Sie schlug nach einem kurzen Zögern ein. „Die haben wir.“
So hatte ihre erste Begegnung seit dem College ausgesehen. Sie hatten zusammengearbeitet, Faizah war unermüdlich gewesen und hatte ihm kaum eine Sekunde Ruhe gegönnt, aber er musste zugeben, dass ihre Ideen gut waren und sie kamen auch gut beim Volk an. Sie verschaffte ihm tatsächlich die Stimmen, die er brauchte, um zum Bürgermeister gewählt zu werden. In all der Zeit hatten sie viel Zeit miteinander verbracht, sich besser kennengelernt und ihm war ihre unnachgiebige Art regelrecht ans Herz gewachsen. Sie wusste, was sie wollte und setzte es durch. Es hätte ihn also nicht wundern sollen, dass sie nach getaner Arbeit zu ihrer eigentlichen Berufung zurückkehren wollte. Er erinnerte sich noch gut an ihre letzte Begegnung…
„Und du willst wirklich gehen? Ich könnte deine Hilfe echt gebrauchen, das weißt du?“ Seine Stimme klang neutral und er gab sich gleichmütig, obwohl er nichts lieber gehabt hätte, als wenn sie bei ihm geblieben wäre.
„Du hast dich ziemlich gut gemacht, du kriegst das auch ohne mich hin“, entgegnete sie locker.

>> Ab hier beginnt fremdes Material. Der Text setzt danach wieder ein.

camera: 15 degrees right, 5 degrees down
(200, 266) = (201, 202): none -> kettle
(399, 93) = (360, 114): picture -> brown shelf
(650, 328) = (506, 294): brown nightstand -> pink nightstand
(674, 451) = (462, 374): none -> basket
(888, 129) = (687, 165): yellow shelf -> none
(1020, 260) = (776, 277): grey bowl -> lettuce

„Wow, war das gerade beinahe ein Kompliment?“
Sie verdrehte die Augen und stieß ihm gegen den Arm. Selbst das würde er vermissen, obwohl sie einen guten Schlag draufhatte, der ihm schon den ein oder anderen blauen Fleck eingebracht hatte.

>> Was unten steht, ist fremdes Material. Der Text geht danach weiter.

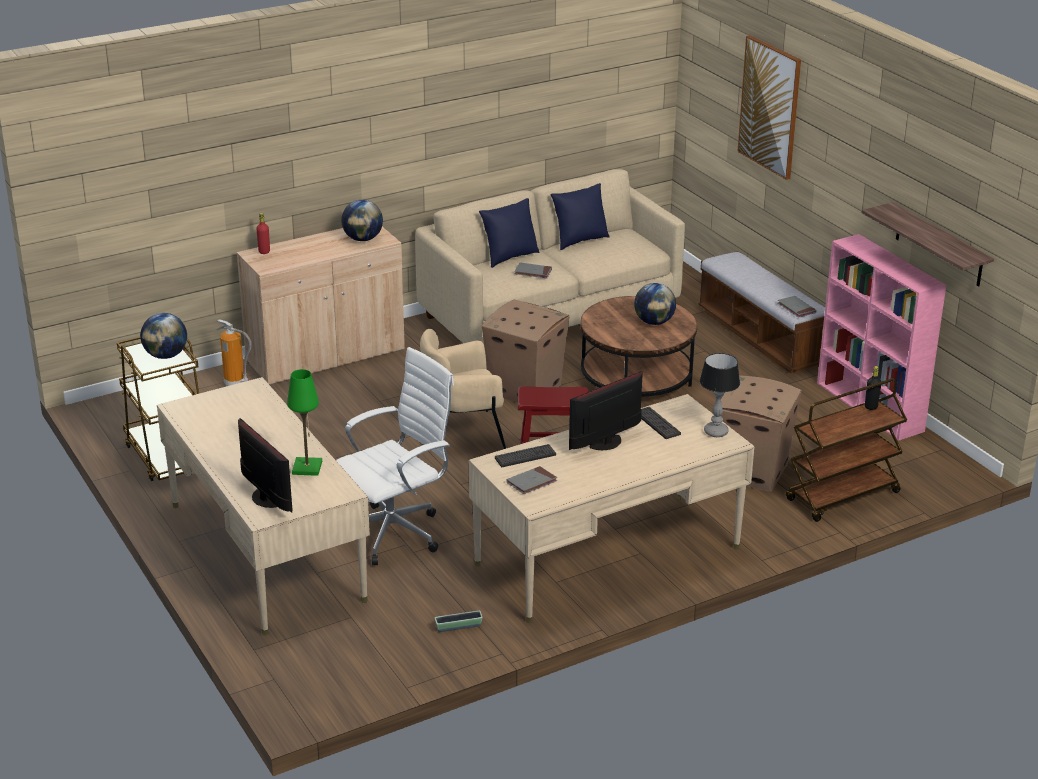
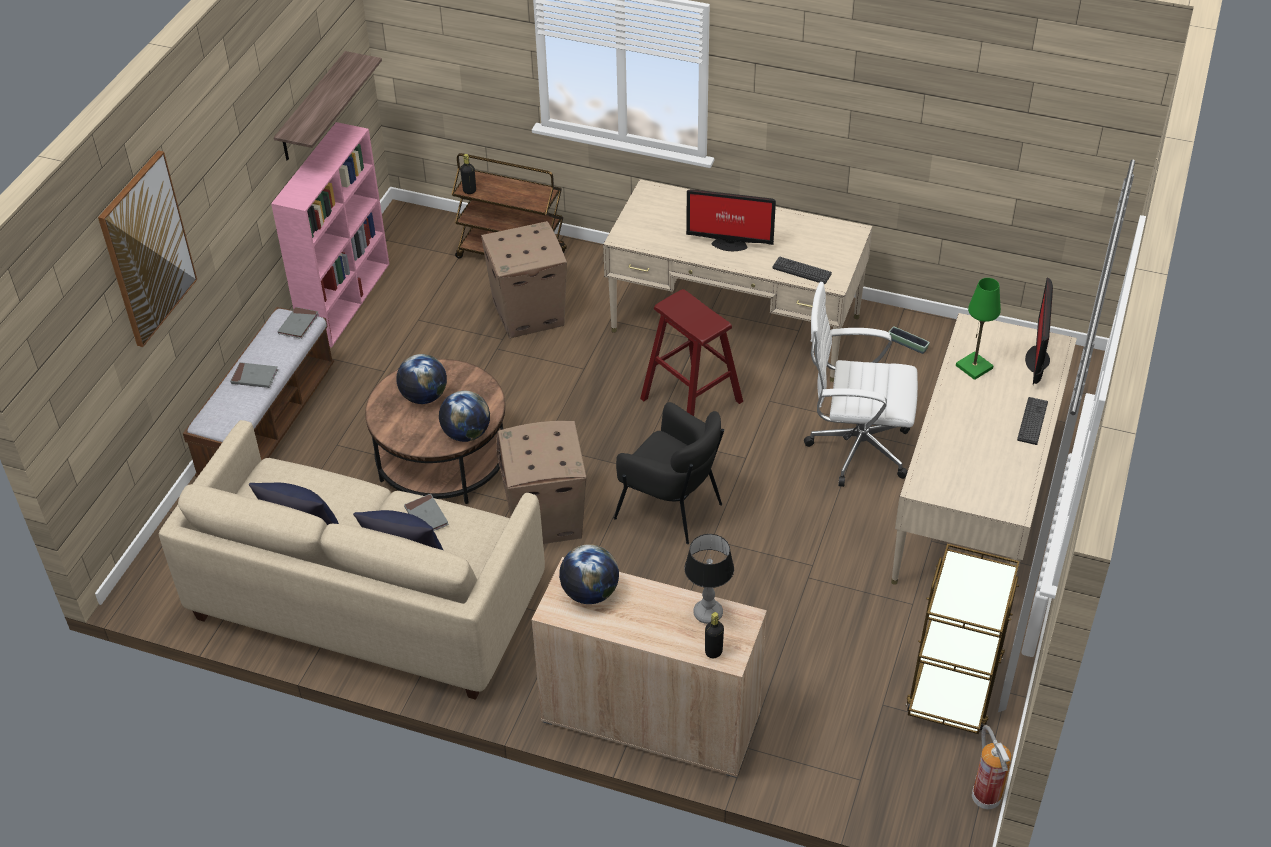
camera: 130 degrees left, 15 degrees up
(166, 355) = (962, 587): globe -> globe (466, 433)
(236, 384) = (785, 746): fire extinguisher -> fire extinguisher (985, 796)
(264, 251) = (713, 652): red bottle -> black bottle
(463, 434) = (671, 507): beige armchair -> black armchair
(531, 482) = (829, 249): grey book -> grey book (255, 377)
(657, 423) = (668, 235): keyboard -> keyboard (1032, 421)
(715, 431) = (643, 204): table lamp -> table lamp (707, 614)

Er seufzte. „Dann pass wenigstens auf dich auf, ja?“
„Höre ich da etwa Sorge um mich?“, zog sie ihn auf.
„Ich kann es mir nicht leisten, meine größte Kritikerin zu verlieren“, gab er zurück.

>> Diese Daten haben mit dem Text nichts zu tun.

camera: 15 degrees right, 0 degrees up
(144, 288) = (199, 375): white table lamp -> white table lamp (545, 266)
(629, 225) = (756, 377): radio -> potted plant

„Ach, keine Sorge, ich werde ein paar Freunde von mir dazu anstiften, dich regelmäßig mit Kritik zu überschütten. Und wenn ich das nächste Mal in der Stadt bin, können wir gerne noch mal wieder einen Kaffee trinken, in Ordnung?“ Sie zwinkerte ihm zu und verließ dann sein Büro.
Er schaute ihr hinterher und seufzte. Er würde sie vermissen.
Zu diesem Zeitpunkt wusste er noch nicht, dass er sie nie wiedersehen würde.
Die roten Blumen vor dem Grabstein mit ihrem Namen waren ein viel zu greller Farbklecks vor dem grauen Stein, den man als Erinnerung an sie aufgestellt hatte. Es gab kein Grab, ihre Leiche war wie die hunderter anderer nie gefunden worden.
Es war ein Einsatz gewesen. Sie hatte im Katastrophenteam von ‚Ärzte ohne Grenzen‘ gearbeitet. Ein Erdbeben in Südamerika mit vielen Toten und Verletzten sollte ihr letzter Einsatz werden. Ein Nachbeben löste ein Tsunami aus. Das Krankenhaus, in dem sie sich um die Verletzten gekümmert hatte, war vom Wasser vollständig verschluckt worden. Ihr Körper war hinaus aufs Meer getragen worden, eine Reise ohne Wiederkehr.
Er hätte sie aufhalten müssen, als sie gehen wollte, obwohl er genau wusste, dass nichts sie hätte halten können. Er vermisste sie.
Er hätte ihr sagen sollen, dass er sie geliebt hatte.